People who know me are aware about my obsession for tea. I can have tea, anytime, anywhere, any number of times. I don’t really remember when and how this became an obsession but I do remember that it was quite early.
My earliest memory is that I was not allowed to have tea, since I was quite young. I was told I would be allowed only when I was older. Moreover, my mother would preach me that tea would make my complexion darker. So, the more I was dissuaded from having tea, the more fascinating it became for me.
When I was in school (during teenage), I would grab every opportunity to sneak in tea for myself. So, when guests (read uncles and aunties of neighbourhood) would be visiting, I would offer to make tea. While my mom-dad would be busy chatting with them, I would make some for myself too, and gulp it all down before anybody wondered where I was!

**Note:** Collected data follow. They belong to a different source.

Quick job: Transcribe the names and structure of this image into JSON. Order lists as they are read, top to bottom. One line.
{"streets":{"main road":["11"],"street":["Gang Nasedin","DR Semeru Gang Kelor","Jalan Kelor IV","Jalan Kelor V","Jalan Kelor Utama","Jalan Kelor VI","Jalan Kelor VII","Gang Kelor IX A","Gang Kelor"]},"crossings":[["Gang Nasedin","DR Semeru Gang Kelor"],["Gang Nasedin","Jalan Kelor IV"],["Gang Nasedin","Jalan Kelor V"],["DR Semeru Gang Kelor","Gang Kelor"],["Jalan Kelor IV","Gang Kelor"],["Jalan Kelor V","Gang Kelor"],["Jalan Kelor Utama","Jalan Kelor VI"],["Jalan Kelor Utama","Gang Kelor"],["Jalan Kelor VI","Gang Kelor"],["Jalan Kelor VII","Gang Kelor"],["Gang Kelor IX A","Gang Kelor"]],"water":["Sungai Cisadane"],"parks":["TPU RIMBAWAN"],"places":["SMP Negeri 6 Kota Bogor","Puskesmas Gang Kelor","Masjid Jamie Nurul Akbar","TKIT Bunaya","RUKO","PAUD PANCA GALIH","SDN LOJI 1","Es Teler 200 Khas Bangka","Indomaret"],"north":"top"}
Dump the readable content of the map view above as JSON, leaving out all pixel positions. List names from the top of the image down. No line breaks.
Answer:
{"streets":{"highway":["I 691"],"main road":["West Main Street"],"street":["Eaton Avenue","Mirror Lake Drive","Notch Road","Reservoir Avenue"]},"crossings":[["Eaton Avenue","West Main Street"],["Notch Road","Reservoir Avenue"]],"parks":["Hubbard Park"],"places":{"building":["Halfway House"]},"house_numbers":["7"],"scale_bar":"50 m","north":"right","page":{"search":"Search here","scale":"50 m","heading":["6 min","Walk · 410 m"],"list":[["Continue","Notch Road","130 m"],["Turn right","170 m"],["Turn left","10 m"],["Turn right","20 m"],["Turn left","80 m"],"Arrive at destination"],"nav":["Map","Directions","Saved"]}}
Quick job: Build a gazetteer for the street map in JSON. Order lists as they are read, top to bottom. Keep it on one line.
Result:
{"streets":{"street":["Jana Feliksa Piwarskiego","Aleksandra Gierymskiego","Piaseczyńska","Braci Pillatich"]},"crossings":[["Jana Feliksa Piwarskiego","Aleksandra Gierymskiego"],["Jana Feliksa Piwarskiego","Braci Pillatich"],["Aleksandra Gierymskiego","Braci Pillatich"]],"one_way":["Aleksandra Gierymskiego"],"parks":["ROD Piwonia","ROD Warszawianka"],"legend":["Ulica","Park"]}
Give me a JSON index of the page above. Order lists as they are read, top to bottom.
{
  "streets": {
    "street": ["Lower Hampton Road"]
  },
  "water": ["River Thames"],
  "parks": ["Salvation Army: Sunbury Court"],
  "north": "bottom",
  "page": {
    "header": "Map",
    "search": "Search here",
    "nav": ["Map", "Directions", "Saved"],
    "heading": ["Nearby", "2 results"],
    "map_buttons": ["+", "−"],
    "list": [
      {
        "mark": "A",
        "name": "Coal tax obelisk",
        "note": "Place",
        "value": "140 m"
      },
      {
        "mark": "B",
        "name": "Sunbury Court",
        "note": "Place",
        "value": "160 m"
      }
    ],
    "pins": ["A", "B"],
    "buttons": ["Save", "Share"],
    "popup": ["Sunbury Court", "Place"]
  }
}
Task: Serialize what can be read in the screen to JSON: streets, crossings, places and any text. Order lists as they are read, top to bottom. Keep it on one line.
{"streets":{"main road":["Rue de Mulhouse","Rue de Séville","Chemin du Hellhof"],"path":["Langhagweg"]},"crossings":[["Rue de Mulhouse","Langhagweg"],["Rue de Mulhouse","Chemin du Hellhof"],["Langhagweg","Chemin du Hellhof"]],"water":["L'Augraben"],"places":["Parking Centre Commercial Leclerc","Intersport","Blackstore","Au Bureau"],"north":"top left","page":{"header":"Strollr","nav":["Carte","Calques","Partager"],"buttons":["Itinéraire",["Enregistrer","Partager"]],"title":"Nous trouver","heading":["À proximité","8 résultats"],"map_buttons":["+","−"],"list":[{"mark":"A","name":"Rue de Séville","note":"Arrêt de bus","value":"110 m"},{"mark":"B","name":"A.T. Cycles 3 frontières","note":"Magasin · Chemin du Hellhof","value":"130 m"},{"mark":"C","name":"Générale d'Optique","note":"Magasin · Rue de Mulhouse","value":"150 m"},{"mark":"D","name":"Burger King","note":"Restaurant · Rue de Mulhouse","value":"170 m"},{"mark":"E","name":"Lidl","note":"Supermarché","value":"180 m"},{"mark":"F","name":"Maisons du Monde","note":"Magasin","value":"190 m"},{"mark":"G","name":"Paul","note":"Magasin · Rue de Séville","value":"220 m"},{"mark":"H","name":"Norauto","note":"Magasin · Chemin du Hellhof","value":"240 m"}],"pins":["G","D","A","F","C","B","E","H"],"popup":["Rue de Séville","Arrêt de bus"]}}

In small places, people have very few means of entertainment. Perhaps that is the reason there were so many gate meetings, to exchange gossip. ‘Gate meeting’ is the term I am using for the talkathons between ladies residing in nearby houses, standing near or by the gates. It could stretch for hours too depending on the volume of gossip or idle talks which needed to be shared alongwith pending household chores. In those days, women also had the endearing habit of showing every single thing they shopped for (like sarees, bangles, shawls, dresses, utensils, some new home accessory or some fancy gadget etc) to each other. OK, I confess, I do that with my friends too :-) (What’s the fun if you can’t show off and get some approving or envious glances ha ha then only it is paisa vasool). So, the point is I would have enough time to make a glassful of nice tea and enjoy myself during that time. I would remove all evidence of my tea indulgence after that.
Even now, when I have tea in front of my mother at odd hours, I half expect her to stop me and give me a long lecture on ill effects of drinking too much tea. But now she does not say anything. I feel almost adventurous having mugfuls of tea in front of her.
While I was pregnant, I used to feel nauseous all the time. I would not be able to tolerate tea as well, then I shifted to green tea for a while. But I have never really liked green tea. Sometimes I have it when I feel I am having too much tea. In every party, at home or outside, I ask for tea and if I don't get it, I go for iced tea.
Even as I am writing this, I am sipping ginger tea. I also make masala tea with cinnamon -cloves (and add black pepper if one of us has cold or cough). I hate cardamom tea. I like my tea strong so I always get disapproving glances from my mother and mother-in-law for the sheer quantity of tea leaves I add to 1 cup of tea. They feel it can make tea for 4-5 people, and sometimes I agree :-) But what to do I need to have the perfect colour and the perfect aroma for my kind of tea!
So, you have any such obsessive habits?